To Curate or Not to Curate


When I conjure up the image of a curator, it’s someone who analyzes a variety of French Impressionist paintings and then selects the most compelling and important ones to captivate an audience at the art museum. Someone who spent years toiling away in graduate school to earn this distinguished title.

The all-knowing and infallible Wikipedia defines curator this way: “Traditionally, a curator or keeper of a cultural heritage institution is a content specialist charged with an institution’s collections and involved with the interpretation of heritage material.”

By that traditional definition, I am anything but a curator. Sure, I am a content specialist of sorts,
but everything else about the definition screams antonym.

Apparently, I wasn’t giving myself enough credit.

Today, everyone is a curator. For example:
·        Travel no longer is planned - it is curated
·        Menus aren’t selected - they are curated.
·        Experiences aren’t researched – they are curated

What about choosing music? Building a network? Designing a wardrobe?

Curated, curated, curated.

The curator movement has even infested my former field of journalism.

For example, it’s become increasingly popular for publications – especially online – to select a number of articles they recommend and write brief descriptions of each article with a link to the full story.

How is the work attributed? You guessed it.
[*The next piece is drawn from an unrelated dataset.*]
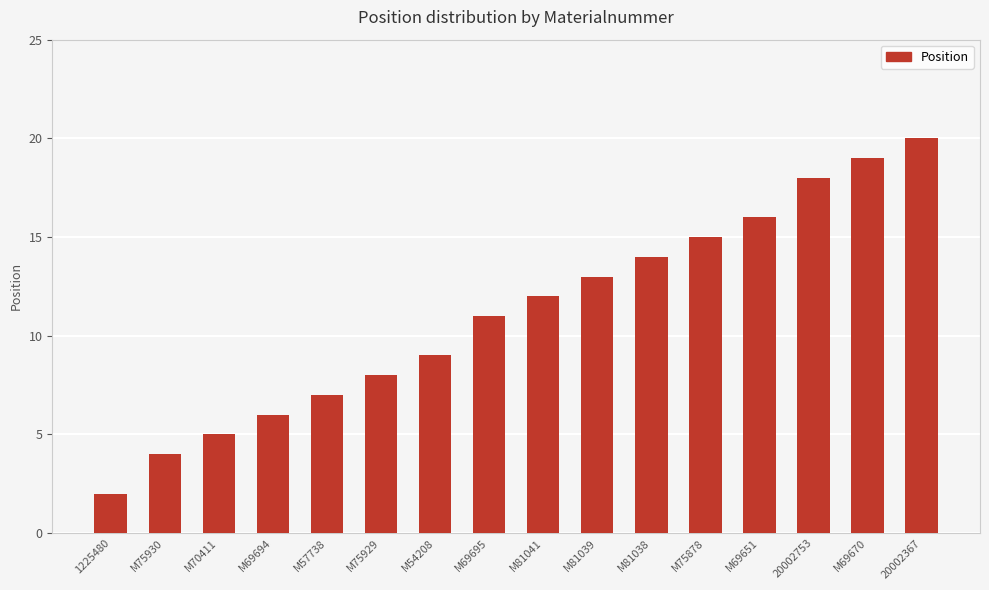

What value does the data have at 20002753?

18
Reporters now proudly curate lists instead of editing, selecting or compiling them.

Curate has been on my mind because I’m excited to start a weeklyish feature with a working title of, “The Five.” Essentially, five things that I’m thinking about, reading, watching or listening to. Look for that to debut soon.

But how should this work be attributed? Should these blog posts be compiled or crafted, or should I bow to the pressure, take the same liberties that so many others enjoy, engage in blatant curator inflation, and bestow upon myself the sophisticated, somewhat pretentious and wholly undeserved title of curator?